DATA FOR PROCESSING =>
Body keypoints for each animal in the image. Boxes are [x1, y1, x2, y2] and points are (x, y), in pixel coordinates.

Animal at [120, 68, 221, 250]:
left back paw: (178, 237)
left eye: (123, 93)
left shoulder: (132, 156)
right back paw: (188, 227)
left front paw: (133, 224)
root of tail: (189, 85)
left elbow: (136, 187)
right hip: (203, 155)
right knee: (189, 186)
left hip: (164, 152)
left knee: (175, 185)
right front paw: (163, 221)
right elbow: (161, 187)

WHAT IS REQUIRED => Down to the last character, restate every record.

RESPONSE TO THIS TASK =>
Body keypoints for each animal in the image. Boxes are [x1, y1, x2, y2] and points are (x, y), in pixel coordinates.

Animal at [120, 68, 221, 250]:
left back paw: (178, 237)
left eye: (123, 93)
left shoulder: (132, 156)
right back paw: (188, 227)
left front paw: (133, 224)
root of tail: (189, 85)
left elbow: (136, 187)
right hip: (203, 155)
right knee: (189, 186)
left hip: (164, 152)
left knee: (175, 185)
right front paw: (163, 221)
right elbow: (161, 187)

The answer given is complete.